* [Data records]:
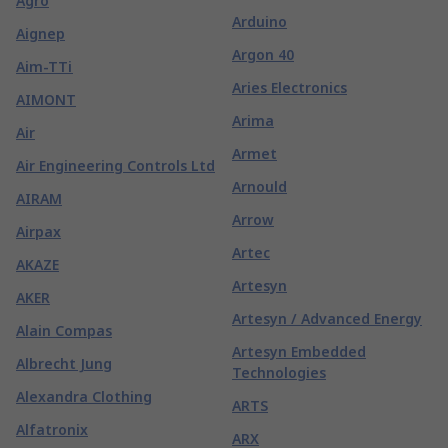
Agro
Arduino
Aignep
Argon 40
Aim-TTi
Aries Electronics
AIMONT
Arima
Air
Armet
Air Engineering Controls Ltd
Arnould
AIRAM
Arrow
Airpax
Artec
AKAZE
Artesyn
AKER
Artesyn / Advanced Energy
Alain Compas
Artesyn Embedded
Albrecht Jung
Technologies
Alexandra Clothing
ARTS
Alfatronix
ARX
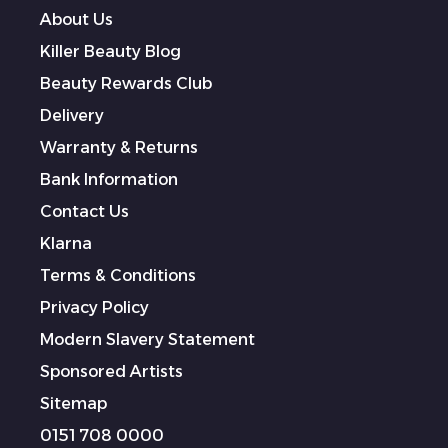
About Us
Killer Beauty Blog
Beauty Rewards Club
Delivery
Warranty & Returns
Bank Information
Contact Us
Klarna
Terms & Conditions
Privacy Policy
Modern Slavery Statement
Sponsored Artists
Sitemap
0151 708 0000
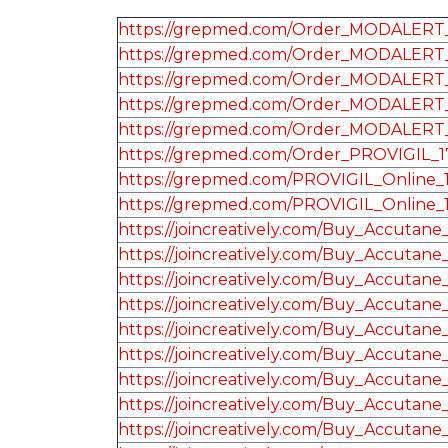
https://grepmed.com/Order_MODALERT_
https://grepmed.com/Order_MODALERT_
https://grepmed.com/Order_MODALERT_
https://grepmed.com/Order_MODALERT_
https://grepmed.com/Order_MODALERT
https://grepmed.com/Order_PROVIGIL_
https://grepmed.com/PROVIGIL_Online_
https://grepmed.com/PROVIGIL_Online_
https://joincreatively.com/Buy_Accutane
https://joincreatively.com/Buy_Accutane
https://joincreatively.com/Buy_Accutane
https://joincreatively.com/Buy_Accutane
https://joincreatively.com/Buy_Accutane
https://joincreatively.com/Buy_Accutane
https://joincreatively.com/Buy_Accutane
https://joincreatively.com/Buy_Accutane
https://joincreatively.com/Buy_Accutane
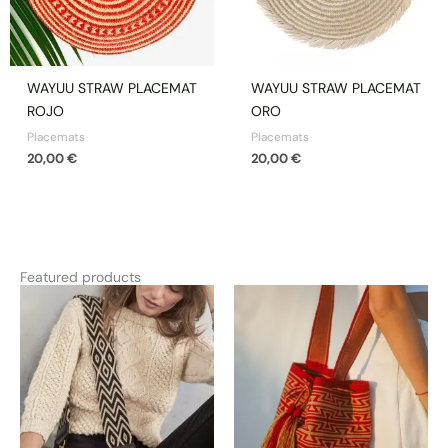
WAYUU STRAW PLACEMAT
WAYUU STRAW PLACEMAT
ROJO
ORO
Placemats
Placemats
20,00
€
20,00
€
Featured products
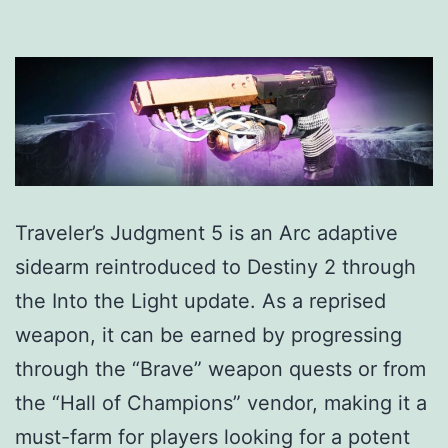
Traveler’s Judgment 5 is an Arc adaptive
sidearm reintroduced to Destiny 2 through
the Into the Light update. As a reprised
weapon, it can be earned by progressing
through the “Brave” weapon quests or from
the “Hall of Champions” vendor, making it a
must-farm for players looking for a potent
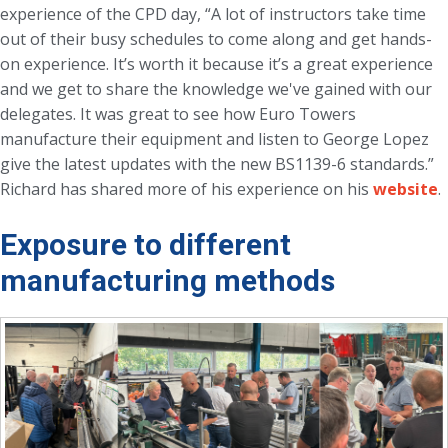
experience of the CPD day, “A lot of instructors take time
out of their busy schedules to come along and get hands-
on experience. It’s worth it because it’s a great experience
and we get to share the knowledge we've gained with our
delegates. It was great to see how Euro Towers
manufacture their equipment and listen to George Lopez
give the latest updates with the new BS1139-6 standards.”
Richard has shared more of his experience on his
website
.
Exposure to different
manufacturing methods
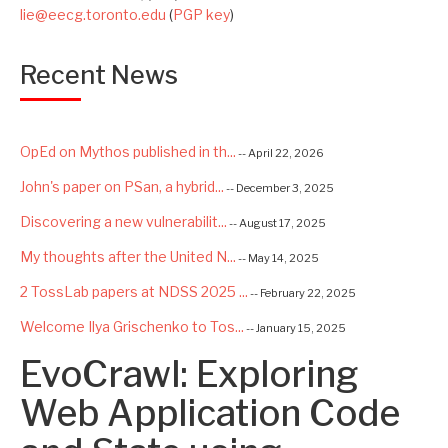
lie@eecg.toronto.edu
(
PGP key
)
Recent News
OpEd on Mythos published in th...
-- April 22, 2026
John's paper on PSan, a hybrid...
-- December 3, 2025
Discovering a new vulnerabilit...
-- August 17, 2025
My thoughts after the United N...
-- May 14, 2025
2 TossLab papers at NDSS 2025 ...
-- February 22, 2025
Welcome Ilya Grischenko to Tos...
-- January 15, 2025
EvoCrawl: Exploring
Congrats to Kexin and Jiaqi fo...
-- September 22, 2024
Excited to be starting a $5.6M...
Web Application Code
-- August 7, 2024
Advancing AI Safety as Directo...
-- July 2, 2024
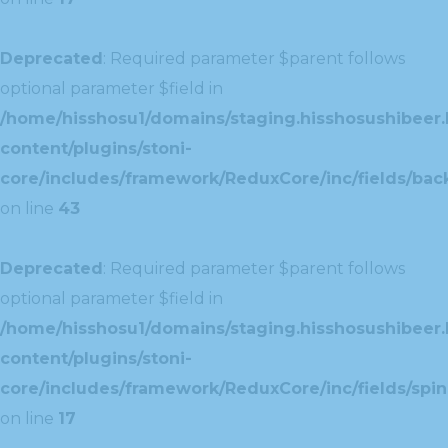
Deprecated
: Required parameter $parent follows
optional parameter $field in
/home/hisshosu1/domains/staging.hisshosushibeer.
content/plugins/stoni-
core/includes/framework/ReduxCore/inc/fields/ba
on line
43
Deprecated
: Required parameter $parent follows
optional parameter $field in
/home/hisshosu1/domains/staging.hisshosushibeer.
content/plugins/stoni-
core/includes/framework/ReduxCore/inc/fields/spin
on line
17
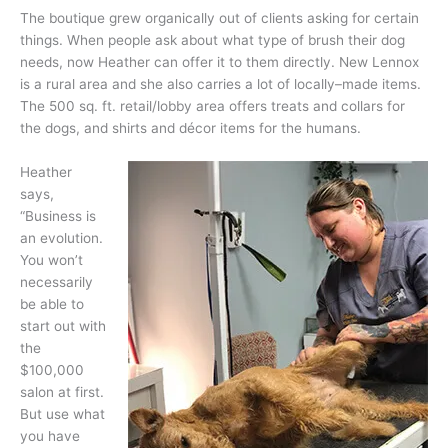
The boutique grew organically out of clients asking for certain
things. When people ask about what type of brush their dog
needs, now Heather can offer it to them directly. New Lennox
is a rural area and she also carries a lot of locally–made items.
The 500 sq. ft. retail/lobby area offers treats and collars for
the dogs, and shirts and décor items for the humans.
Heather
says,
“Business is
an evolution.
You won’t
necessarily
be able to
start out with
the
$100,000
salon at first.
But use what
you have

* [What the exercise asks]: Put everything from the line containing "Traveler’s Judgment 5 is an Arc adaptive" down to the line containing "must-farm for players looking for a potent" into a Markdown table with the columns Row and Line, numbering each row and omitting blank lines.

* [Written solution]:
| Row | Line |
|---|---|
| 1 | Traveler’s Judgment 5 is an Arc adaptive |
| 2 | sidearm reintroduced to Destiny 2 through |
| 3 | the Into the Light update. As a reprised |
| 4 | weapon, it can be earned by progressing |
| 5 | through the “Brave” weapon quests or from |
| 6 | the “Hall of Champions” vendor, making it a |
| 7 | must-farm for players looking for a potent |